Sunday is the last day and I should wrap up, but basically continued working on the remaining stuff, and finally fixed Win32 cmd quoting issue that has been in cpanm from day 1.

Essentially on Win32 you can’t rely on system() and pass arguments in a list, and you have to use modules like Win32::ShellQuote to quote them by hand. cpanm was using its own which function to get the command path name, and added quotes in this command output. This is wrong, and could cause a double escaping issue if you pass an already quoted command to Win32::ShellQuote.

SKAJI has setup an AppVeyor CI repository for me to test the new Menlo-based cpanm on Windows, and I was able to refactor the way we execute the shell command so that it works correctly both on UNIX and Win32, even when the command path or file names include spaces.

I also discussed some quick updates about CPAN static installer with LEONT and ETHER. The basic version of the implementation, which is essentially a port of Module::Build::Tiny, is now in cpanm. This is also an opt-in from CPAN authors and by default cpanm will continue to configure, build and test modules using the standard tools, unless it’s explicitly stated in META.json with x_static_install: “1”

(Right now there’s no way to turn this feature off, but in case it blows up in some buggy distributions, we might need an option to turn this off globally)

RJBS and xdg
RJBS and xdg

After the Summit

After the summit, at the hotel and the airport lounge, I continued investigating the effects of merging cpanm and Menlo. The big striking fact for me was that App::cpm uses and depends on a lot of Menlo::CLI::Compat internals. This essentially makes it difficult or nearly impossible for me to make changes or refactor the internals of Menlo, without breaking downstream clients every time.

Even though SKAJI agreed to patch his code whenever Menlo::CLI::Compat is updated, we decided this is not a great idea for both the maintainer (me) and downstream consumers.

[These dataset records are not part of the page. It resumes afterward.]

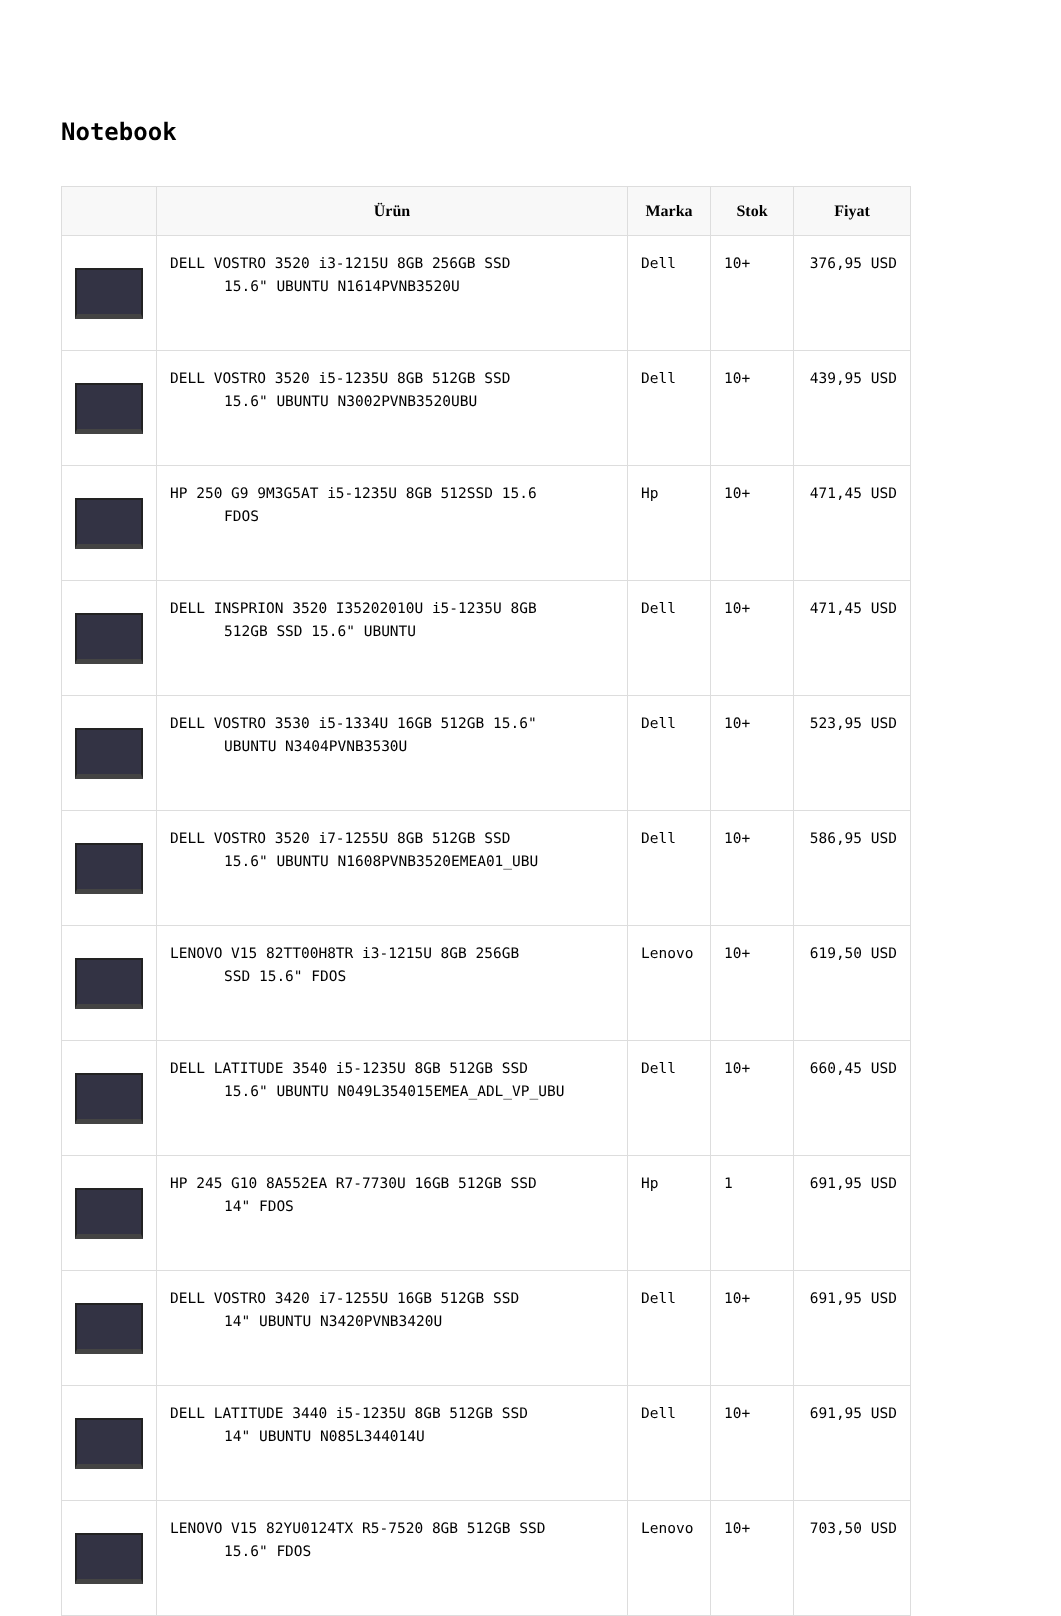Notebook
| | Ürün | Marka | Stok | Fiyat |
| --- | --- | --- | --- | --- |
| | DELL VOSTRO 3520 i3-1215U 8GB 256GB SSD 15.6" UBUNTU N1614PVNB3520U | Dell | 10+ | 376,95 USD |
| | DELL VOSTRO 3520 i5-1235U 8GB 512GB SSD 15.6" UBUNTU N3002PVNB3520UBU | Dell | 10+ | 439,95 USD |
| | HP 250 G9 9M3G5AT i5-1235U 8GB 512SSD 15.6 FDOS | Hp | 10+ | 471,45 USD |
| | DELL INSPRION 3520 I35202010U i5-1235U 8GB 512GB SSD 15.6" UBUNTU | Dell | 10+ | 471,45 USD |
| | DELL VOSTRO 3530 i5-1334U 16GB 512GB 15.6" UBUNTU N3404PVNB3530U | Dell | 10+ | 523,95 USD |
| | DELL VOSTRO 3520 i7-1255U 8GB 512GB SSD 15.6" UBUNTU N1608PVNB3520EMEA01_UBU | Dell | 10+ | 586,95 USD |
| | LENOVO V15 82TT00H8TR i3-1215U 8GB 256GB SSD 15.6" FDOS | Lenovo | 10+ | 619,50 USD |
| | DELL LATITUDE 3540 i5-1235U 8GB 512GB SSD 15.6" UBUNTU N049L354015EMEA_ADL_VP_UBU | Dell | 10+ | 660,45 USD |
| | HP 245 G10 8A552EA R7-7730U 16GB 512GB SSD 14" FDOS | Hp | 1 | 691,95 USD |
| | DELL VOSTRO 3420 i7-1255U 16GB 512GB SSD 14" UBUNTU N3420PVNB3420U | Dell | 10+ | 691,95 USD |
| | DELL LATITUDE 3440 i5-1235U 8GB 512GB SSD 14" UBUNTU N085L344014U | Dell | 10+ | 691,95 USD |
| | LENOVO V15 82YU0124TX R5-7520 8GB 512GB SSD 15.6" FDOS | Lenovo | 10+ | 703,50 USD |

I also know that there are gross hacks out there in the wild, who messes with cpanm internals, or parses its log files or stdout/stderr outputs because frankly there has been no other ways to extend cpanm. I would love to refactor them and make them better, but then if it breaks these users it might not be worth the hassle.

As of this writing, I created a third distribution, Menlo-Legacy, that contains Menlo::CLI::Compat that’s compatible to cpanm 1.7. This is something that is fatpacked into cpanm itself, and can be used by tools like Carton, Carmel or cpm. Menlo will add more features, as well as a lot of refactoring and cleanups, but then the downstream clients can continue using this legacy module, and only need to upgrade to the newer version, whenever they’re ready.

Wrap Up

Working on toolchain is a hard job, since you have to support all the old versions of the software, and will be blamed and criticized for “fixing broken features” because people are relying on these broken features.

This is why Perl Toolchain Summit is so valuable so that I can get together with these people, exchange ideas and get a great moral support.

xdg, sjn and stigo
xdg, sjn and stigo

Thanks to NUUG Foundation, Teknologihuset, Booking.com, cPanel, FastMail, Elastic, ZipRecruiter, MaxMind, MongoDB, SureVoIP,Campus Explorer, Bytemark, Infinity Interactive, OpusVL, Eligo, Perl Services, Oetiker+Partner for sponsoring, and sjn & stigo for organizing the great event.